Think about onboarding. A new analyst joins the team and needs to build reports against your data warehouse. Instead of a document explaining "open Power BI Desktop, click Get Data, select SQL Server, enter this server name..." you hand them a PBIDS file. Double-click, enter credentials, start building.

We use PBIDS files for clients with standardised data sources that multiple report authors connect to. It removes mistyped server names, wrong database names, incorrect authentication settings. Small thing, but small things add up when you have 20 people building reports.

The limitation is that each PBIDS file supports only one data source. You can't bundle multiple connections into a single file. For reports that combine data from several sources, it's less helpful. But for the common case of "connect to the main data warehouse and build something" it works well.

Gateway Considerations for On-Premise Data

If any of your data lives on-premise - SQL Server, Oracle, file shares - you need the on-premise data gateway to schedule refreshes from the Power BI service. It's a Windows service that brokers connections between the cloud and your local data sources.

Keep it on a dedicated VM, not someone's workstation. Set up a gateway cluster with at least two members. Monitor it actively. We've seen organisations lose days of refreshes because a single gateway went down during a Windows update and nobody noticed.

If you're evaluating a move to Azure-based data sources, gateway elimination is one of the strongest operational arguments. Cloud-to-cloud connections just work. Our Power BI consultants regularly help organisations plan that migration.

Tips for Choosing the Right Connector

After years of connecting Power BI to everything under the sun, here's what we tell clients.

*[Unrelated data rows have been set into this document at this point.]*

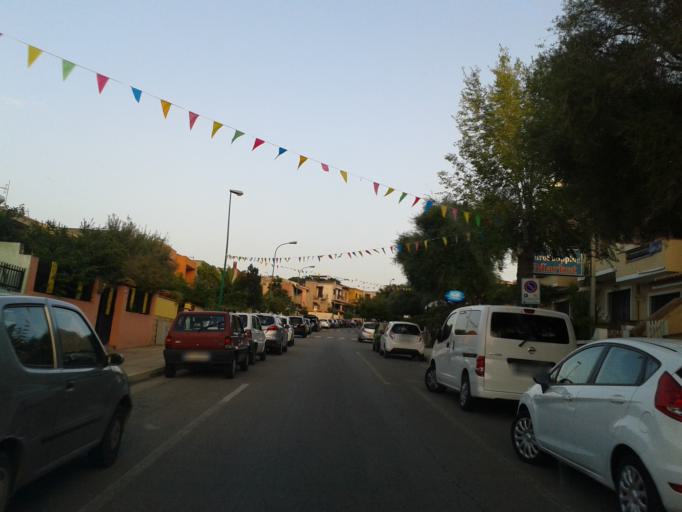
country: IT
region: Sardinia
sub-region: Provincia di Cagliari
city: Villasimius
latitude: 39.1454
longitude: 9.5121
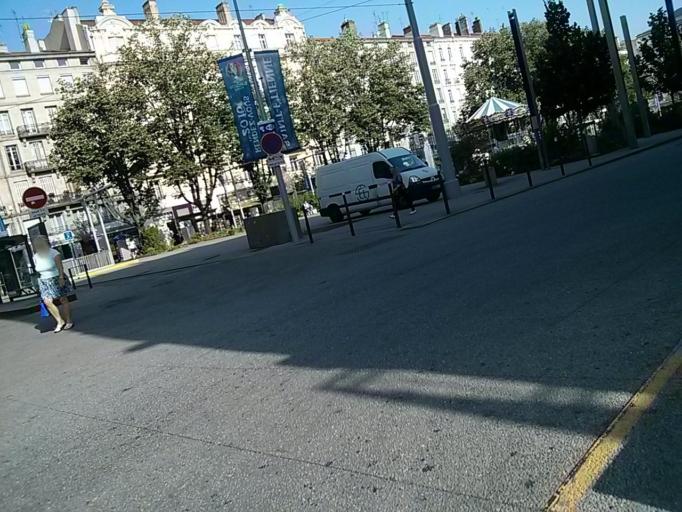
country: FR
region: Rhone-Alpes
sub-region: Departement de la Loire
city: Saint-Etienne
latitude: 45.4385
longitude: 4.3881
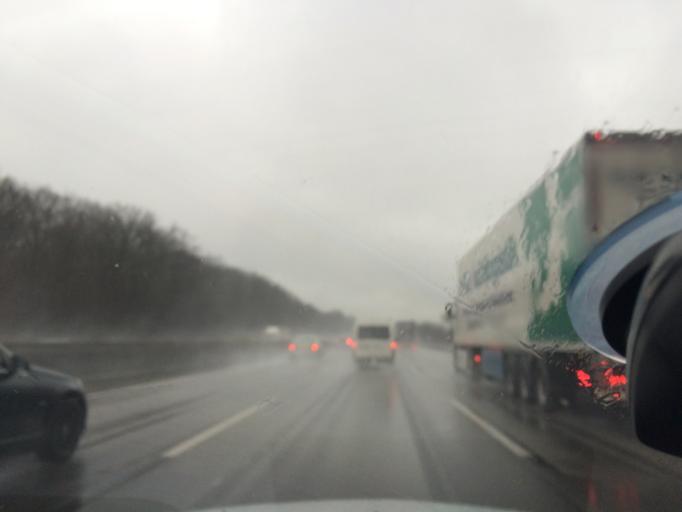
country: DE
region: Hesse
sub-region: Regierungsbezirk Darmstadt
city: Rosbach vor der Hohe
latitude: 50.2948
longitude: 8.6731
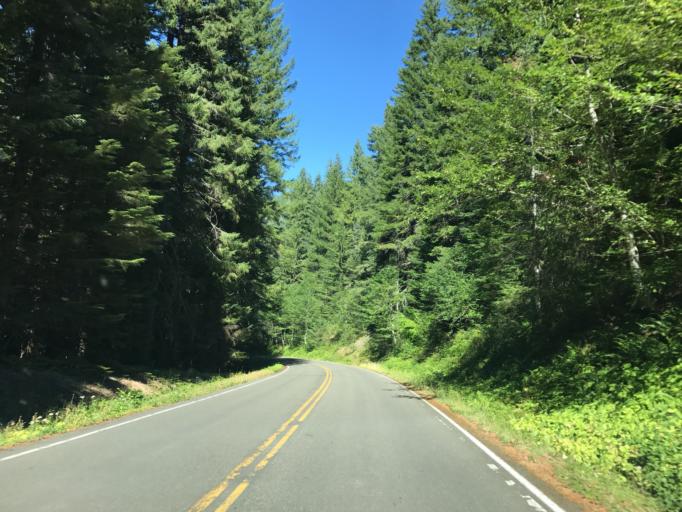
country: US
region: Washington
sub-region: Pierce County
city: Buckley
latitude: 46.7364
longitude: -121.6136
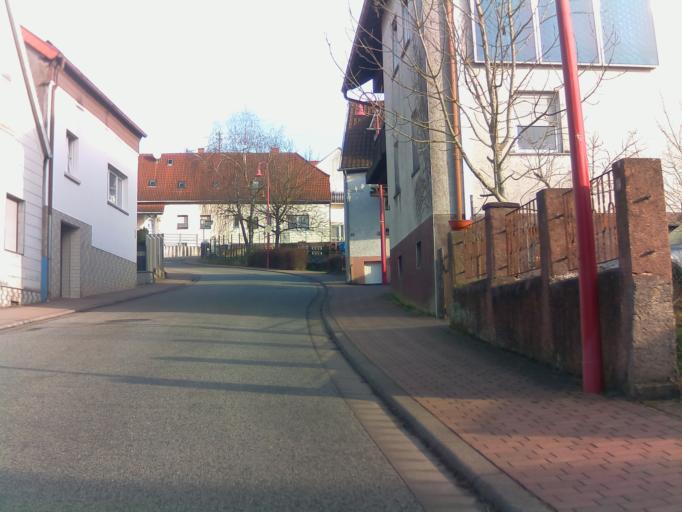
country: DE
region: Rheinland-Pfalz
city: Gries
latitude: 49.4193
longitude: 7.4008
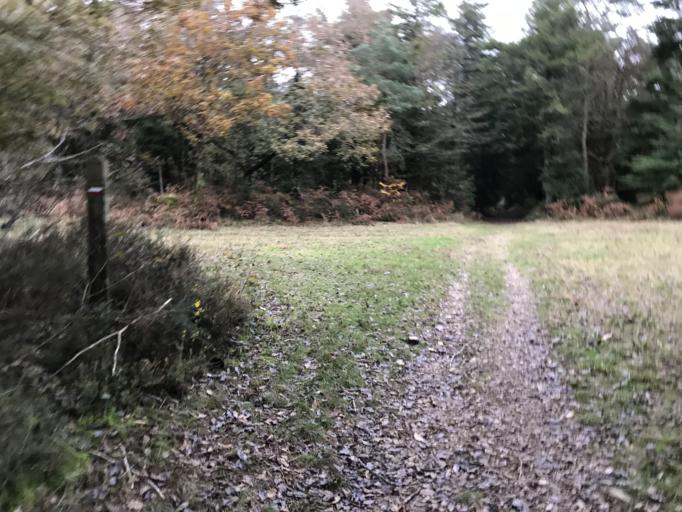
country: FR
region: Brittany
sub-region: Departement du Finistere
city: Hopital-Camfrout
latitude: 48.3352
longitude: -4.2132
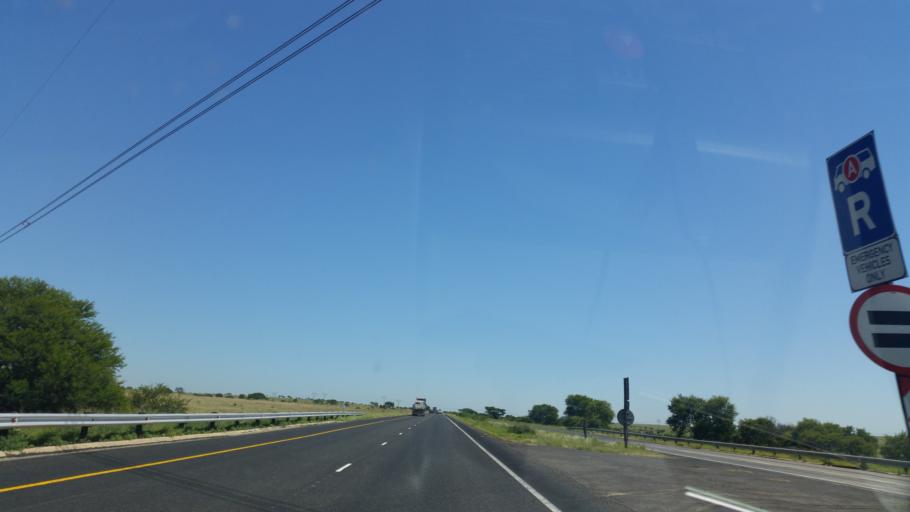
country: ZA
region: KwaZulu-Natal
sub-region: uThukela District Municipality
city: Ladysmith
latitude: -28.6597
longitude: 29.6298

Use native connectors over generic ones. If there's a dedicated SQL Server connector, use it instead of ODBC. Native connectors are optimised for the source - they support query folding, handle data types correctly, and get updates from Microsoft. ODBC is the fallback when nothing else fits.

Check connector maturity. Look for whether the connector is GA (generally available) or still in beta/preview. GA connectors have full Microsoft support. Beta connectors might work fine, but you're on your own if something breaks. For production reports, GA connectors only.

Test with realistic data volumes. A connector that works perfectly with 10,000 rows might struggle with 10 million. We've seen promising proof-of-concept reports completely fall apart when pointed at real data volumes.

Plan your authentication upfront. Every connector has authentication options - Windows, Basic, OAuth, Service Principal, API Key. The method you choose in Desktop needs to work in the Power BI service when you publish. This catches people out regularly, especially with OAuth tokens that expire.

Think about the full pipeline, not just the connector. What happens when the source schema changes? When the API version gets deprecated? Dataflows, staging databases, or a proper Fabric-based data platform can insulate your reports from source-level changes.

The Power BI connector ecosystem is mature. Microsoft has been building it for over a decade and it covers almost everything. The challenge for Australian businesses isn't finding a connector that works - it's designing a data architecture where the connectors, refresh schedules, gateways, and security model all fit together properly.